The remainder of this summer at Pearl Harbor is spent searching, without success, for crashed Japanese aircraft and the deeply submerged remains of the Japanese midget submarine. Built to be a stealth weapon, the sub remains hidden, even after a highly publicized search by our colleague Bob Ballard in November 2000. But after he leaves, the sub is found intact (just as Murphy’s 1988 side-scan sonar image showed it) by a hardworking team from the University of Hawaii’s Undersea Research Lab. The sub’s two-man crew presumably rests inside, reminding us that like Arizona and Utah, these lost ships are more than historic monuments. They are war graves.
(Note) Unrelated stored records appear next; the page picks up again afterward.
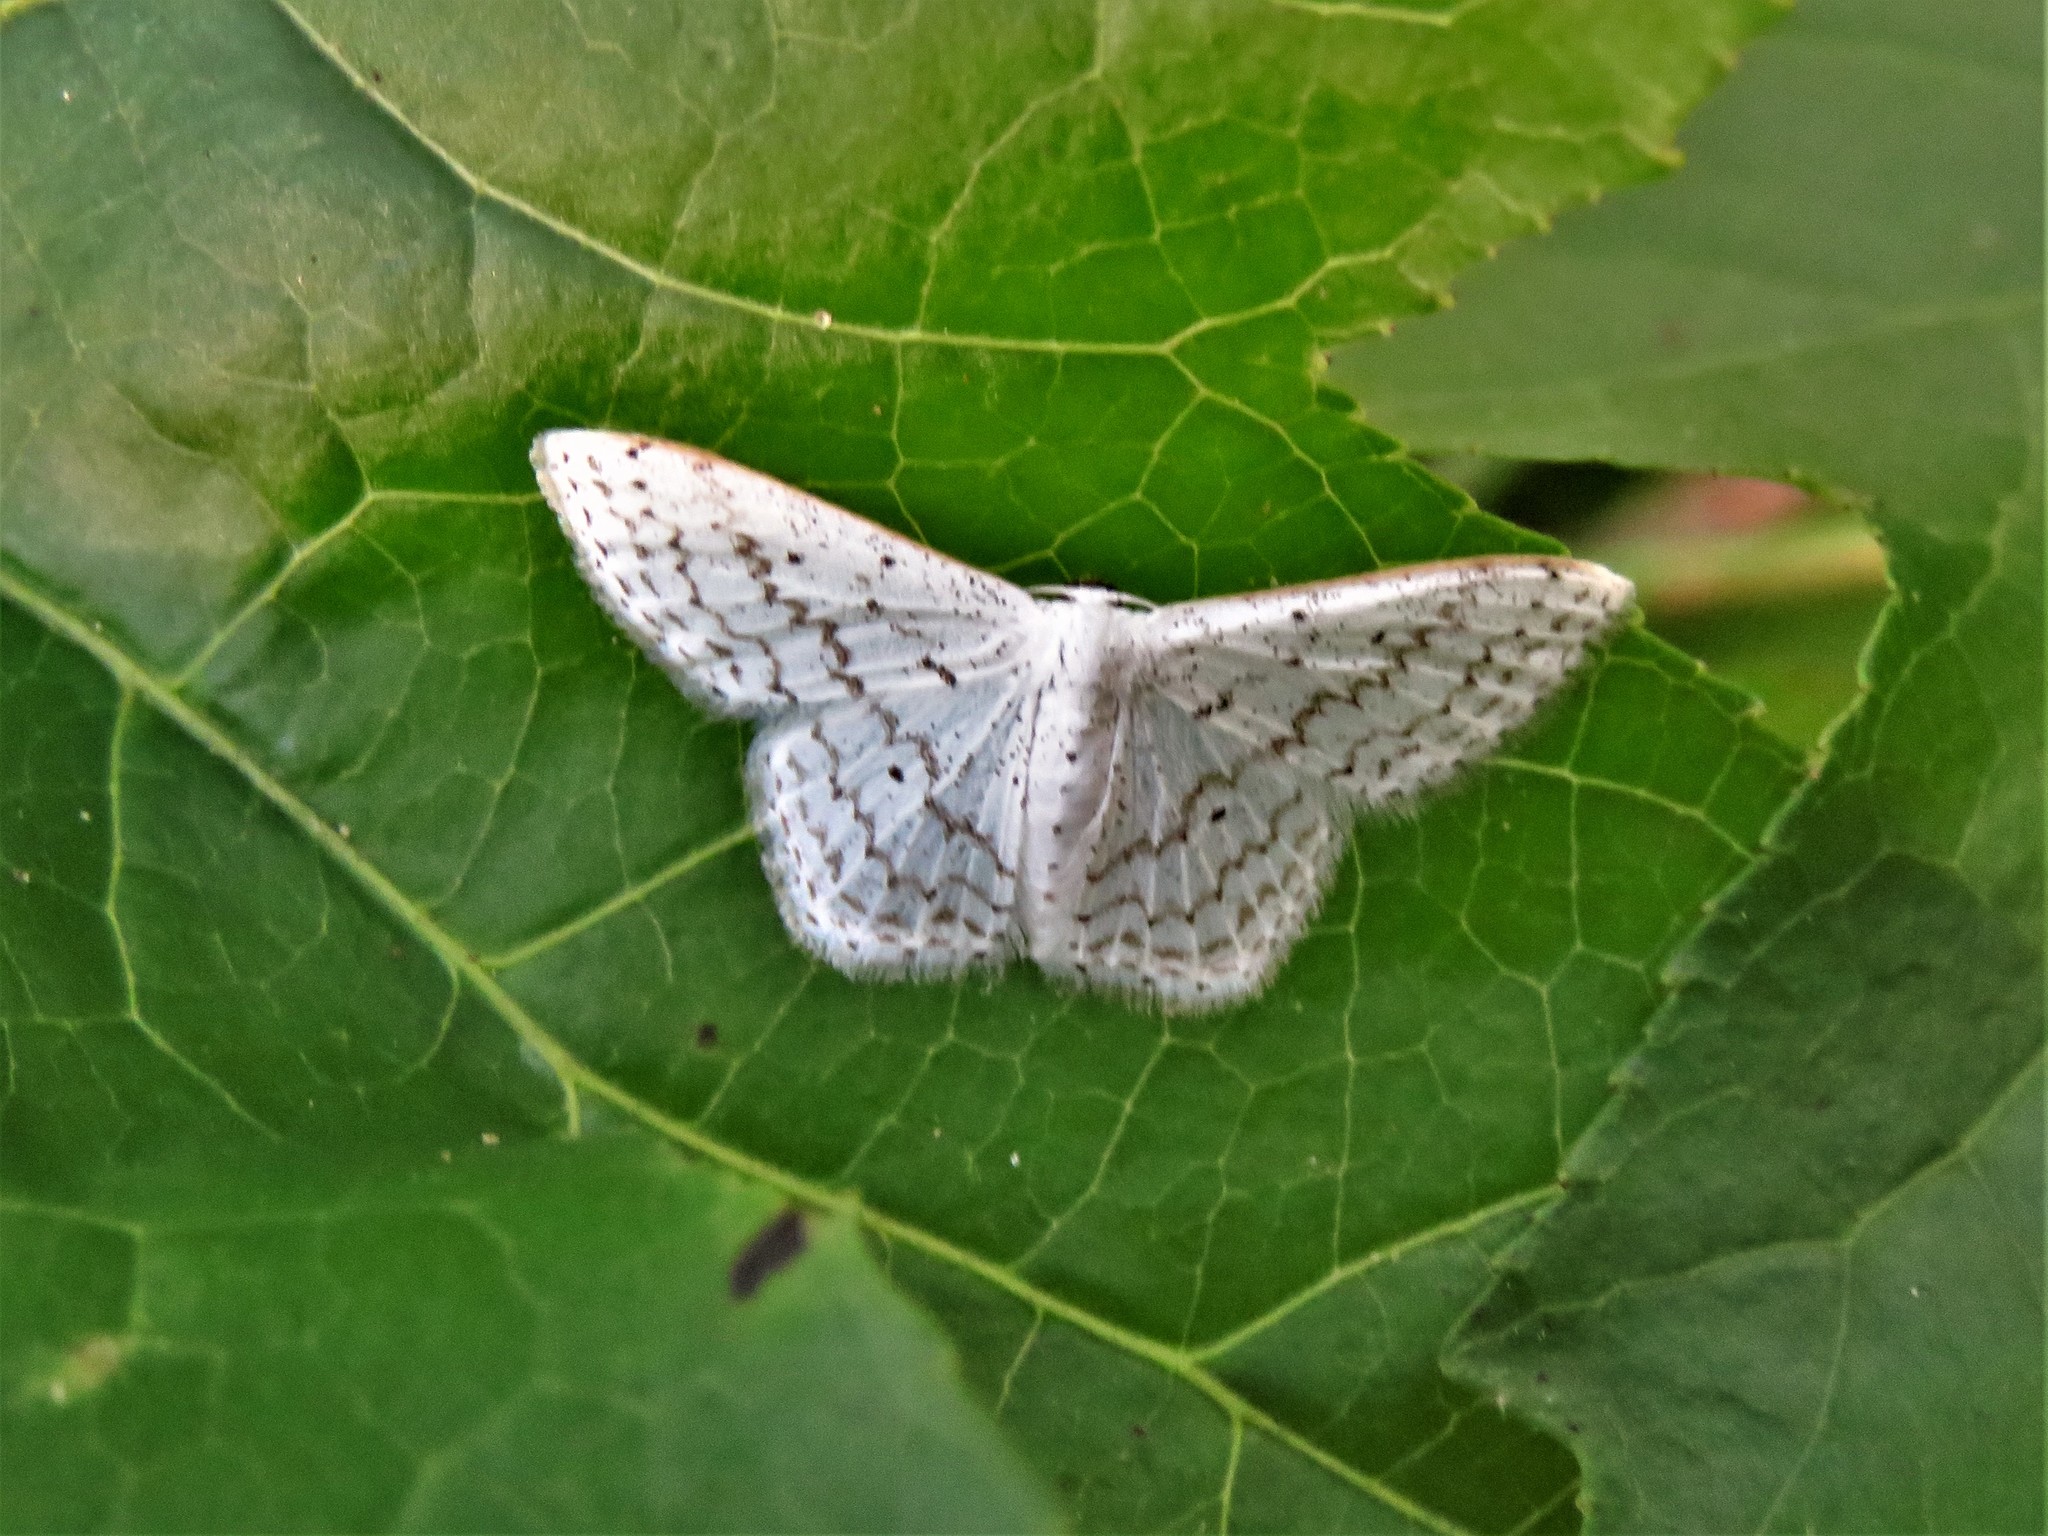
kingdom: Animalia
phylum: Arthropoda
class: Insecta
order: Lepidoptera
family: Geometridae
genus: Idaea
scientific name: Idaea tacturata
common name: Dot-lined wave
Working at Pearl Harbor, which is steeped with the emotionally charged memories of that day of infamy, had a deep impact on me, an archeologist who hitherto had dealt with a more distant past. The tragedy of the attack and the sunken ships and the memorials reminded me that humanity is at core of what I do — archeology is far more than a scientific reappraisal or a recovery of relics. Lost ships, historic sites and sacred places like memorials are mirrors in which we examine ourselves. Human weakness, human arrogance, heroism, sacrifice and perseverance dominate the story of the Pearl Harbor attack. Diving on Arizona and Utah, which had sunk in a handful of minutes as their crews were propelled from peace to war, and from the here and now to eternity, was a potent reminder of the human cost when nations collide.

CHAPTER THREE

SUNK BY THE ATOMIC BOMB

AT BIKINI ATOLL

We’ve been flying for hours over an empty ocean, far out in the middle of the Pacific. Now, the plane’s slow turn signals that we are approaching our destination. Leaning over to look out the small windows in the crowded cabin, we all scan the horizon. The dark sea is giving way to the greenish-tinged hues of shallow water. In the midst of these sparkling waters, the white sand of islands appears. A chain of islands, like pearls on a string, mark the top of a volcano’s rim, now submerged. The shallows of the atoll merge into darker water inside the ring, the drowned maw of the volcano, that now forms a deep lagoon.